▶ [SOURCE TEXT]
The Senate’s Peace Quilt

Diplomacy has at least one trait in common with war: its course is unpredictable and therefore can catch governments by surprise.

As the still unsuccessful occupation of Iraq continues, some analysts see signs that the Bush administration is planning for a fight with Iran. This view is empirical–Bush had not completed the process of regime change and building democratic institutions in Afghanistan before vital assets–personnel, funds, intelligence platforms, unmanned reconnaissance-strike drones–were diverted to plan or be available for invading Iraq.

Even as the White House insists it wants a multinational diplomatic solution, what it really wants is a “solution” on U.S. terms. And Iran, for its part, has demands of its own.

But first a little background.

The list of U.S. grievances against Iraq goes back to August 1979 when militant Iranian students–reportedly including Iran’s president, Mahmoud Ahmadinejad–stormed the U.S. embassy and then held 52 embassy personnel captive for 444 days. The Shah of Iran had been ousted a few months earlier by a popular uprising encouraged by the religious leadership against many of his western “reforms.” (This was one of a series of intelligence failures by the CIA over the course of the Cold War.” The sense of humiliation in being unable to secure the release of the hostages was intensified when the rescue mission suffered disaster at Desert One when a helicopter and a fixed wing aircraft collided while maneuvering.

[Dataset entries]
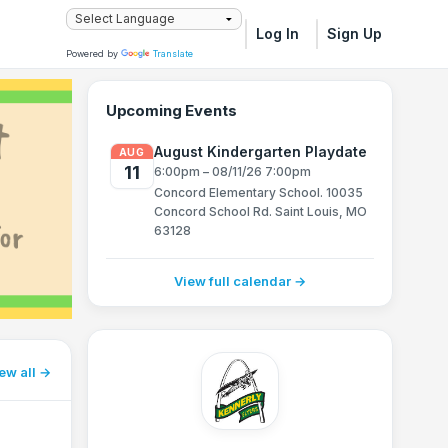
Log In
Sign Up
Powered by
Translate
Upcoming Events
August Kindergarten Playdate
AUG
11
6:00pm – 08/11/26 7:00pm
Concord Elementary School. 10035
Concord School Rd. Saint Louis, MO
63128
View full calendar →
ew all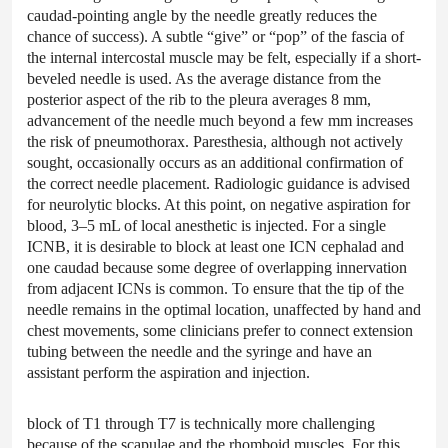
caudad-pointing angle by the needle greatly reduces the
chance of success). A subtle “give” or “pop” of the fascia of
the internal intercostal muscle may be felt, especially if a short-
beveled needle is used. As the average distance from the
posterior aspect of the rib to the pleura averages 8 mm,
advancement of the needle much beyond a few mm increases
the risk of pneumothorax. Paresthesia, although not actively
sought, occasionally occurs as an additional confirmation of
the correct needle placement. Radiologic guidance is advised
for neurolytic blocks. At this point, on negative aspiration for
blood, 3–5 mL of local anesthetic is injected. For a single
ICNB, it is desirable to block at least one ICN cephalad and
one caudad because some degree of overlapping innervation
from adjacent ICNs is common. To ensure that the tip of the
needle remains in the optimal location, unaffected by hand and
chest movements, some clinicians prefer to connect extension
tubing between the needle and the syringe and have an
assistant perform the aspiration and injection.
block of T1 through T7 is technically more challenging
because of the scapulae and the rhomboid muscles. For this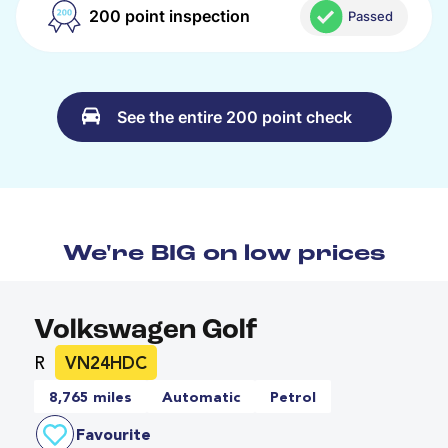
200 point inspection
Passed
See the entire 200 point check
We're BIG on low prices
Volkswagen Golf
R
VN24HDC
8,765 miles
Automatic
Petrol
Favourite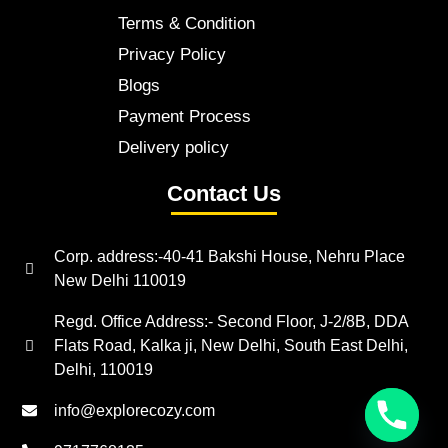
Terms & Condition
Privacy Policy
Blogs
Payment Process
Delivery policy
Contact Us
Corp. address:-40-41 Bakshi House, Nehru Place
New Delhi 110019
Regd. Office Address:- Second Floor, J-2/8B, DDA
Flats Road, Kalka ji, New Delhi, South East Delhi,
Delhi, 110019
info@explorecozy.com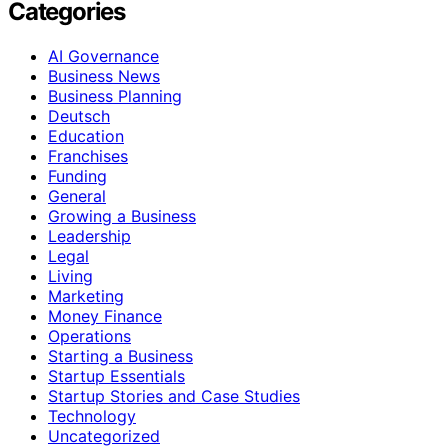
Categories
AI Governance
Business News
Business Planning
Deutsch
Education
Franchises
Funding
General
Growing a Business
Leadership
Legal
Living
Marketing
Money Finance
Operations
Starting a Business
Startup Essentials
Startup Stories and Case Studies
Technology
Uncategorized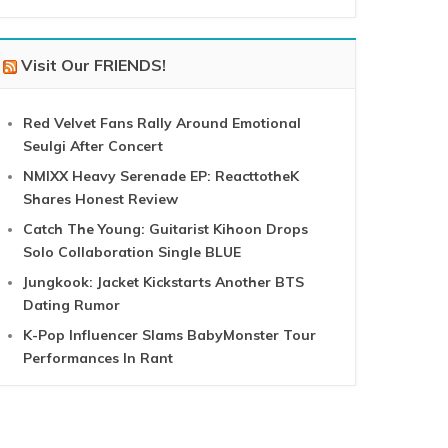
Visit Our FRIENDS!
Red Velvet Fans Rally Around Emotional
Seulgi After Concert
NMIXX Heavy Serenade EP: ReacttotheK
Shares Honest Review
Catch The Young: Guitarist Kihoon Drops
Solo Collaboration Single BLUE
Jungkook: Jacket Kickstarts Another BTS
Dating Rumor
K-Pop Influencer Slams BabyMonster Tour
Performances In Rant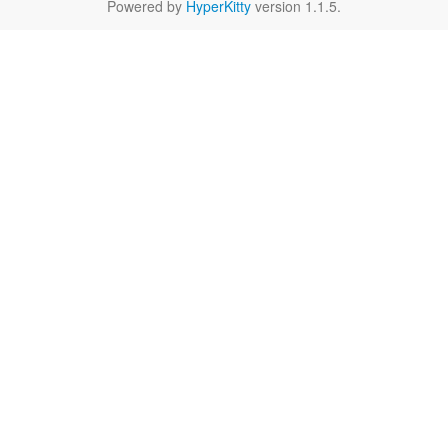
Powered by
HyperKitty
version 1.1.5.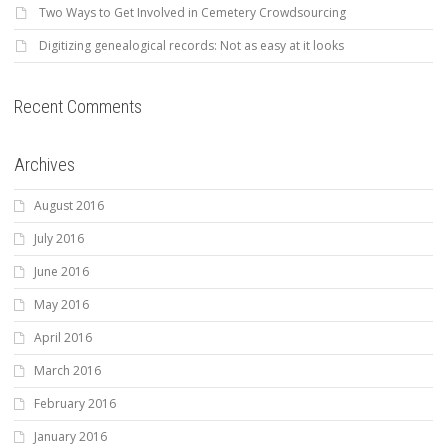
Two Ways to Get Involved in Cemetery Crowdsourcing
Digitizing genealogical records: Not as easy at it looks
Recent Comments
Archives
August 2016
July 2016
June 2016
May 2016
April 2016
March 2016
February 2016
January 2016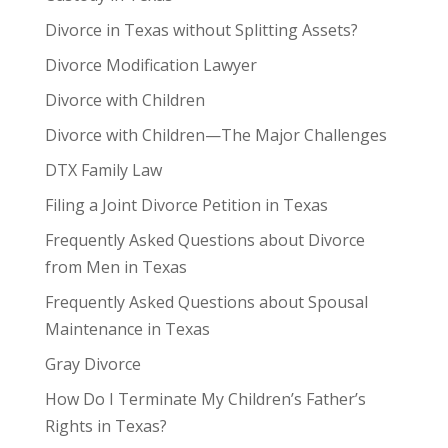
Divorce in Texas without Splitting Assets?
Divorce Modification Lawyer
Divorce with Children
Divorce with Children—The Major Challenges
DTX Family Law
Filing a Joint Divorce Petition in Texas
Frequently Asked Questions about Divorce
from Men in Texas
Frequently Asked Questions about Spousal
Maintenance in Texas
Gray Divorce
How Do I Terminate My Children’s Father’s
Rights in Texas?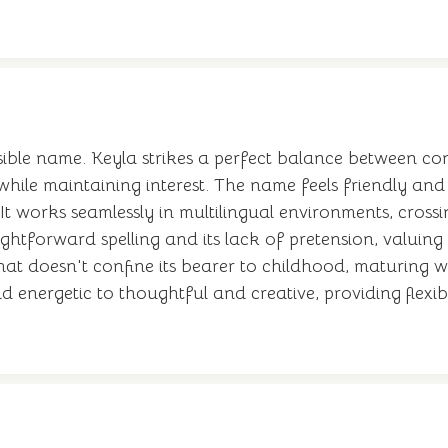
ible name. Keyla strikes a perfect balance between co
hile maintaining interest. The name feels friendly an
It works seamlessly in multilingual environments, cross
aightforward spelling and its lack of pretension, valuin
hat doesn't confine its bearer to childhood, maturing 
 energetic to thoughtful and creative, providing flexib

* * *

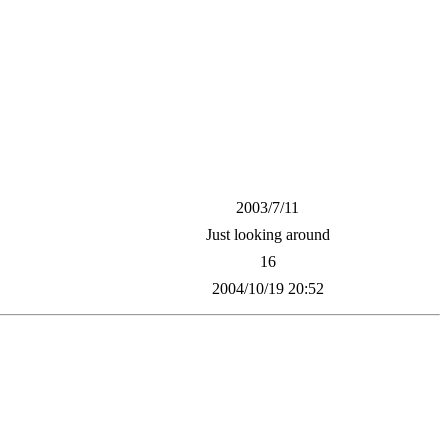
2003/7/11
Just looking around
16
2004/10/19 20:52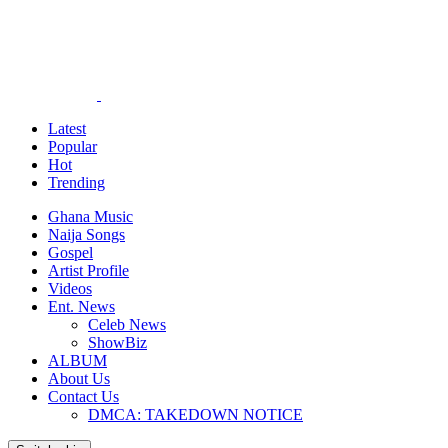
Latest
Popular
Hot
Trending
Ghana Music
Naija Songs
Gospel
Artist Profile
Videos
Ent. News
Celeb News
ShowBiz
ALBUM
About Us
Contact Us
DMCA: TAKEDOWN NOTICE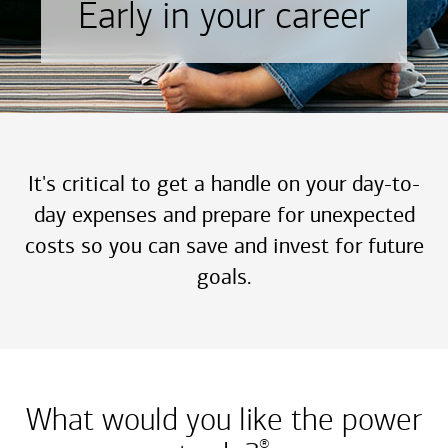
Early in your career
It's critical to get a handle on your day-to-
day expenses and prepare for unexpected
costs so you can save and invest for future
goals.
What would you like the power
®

▶ [DIRECTIONS] Pick up the piece on U.S.–Iran diplomacy after its last sentence and write the next few paragraphs.

▶ [ANSWER TO THE EXERCISE]
Other tensions have from time to time manifested themselves. With a U.S. aircraft carrier battle group usually in the Persian Gulf and Iran’s expanding fleet of very fast small boats armed with anti-ship missiles, everyone expected an encounter. But when it came, it was neither an exchange between surface vessels nor did it involve a submarine. The captain of the guided missile cruiser USS Vincennes mistook an Iranian civilian airliner with some 260 persons aboard for a warplane getting into position to attack the U.S. warship–and fired, bringing the aircraft down.

Iran has a history of supporting Palestinian organizations that reside in the Bekka valley in Syria, from where attacks are mounted against targets in Israel. President Bush cited Iran as part of the “Axis of Evil” along with Iraq under Saddam Hussein and North Korea under Kim Jong Il. But Bush so far has refrained from alleging a link between the Shi’ite establishment in Iran and the Sunni dominated al-Qaeda movement of Osama bin Laden.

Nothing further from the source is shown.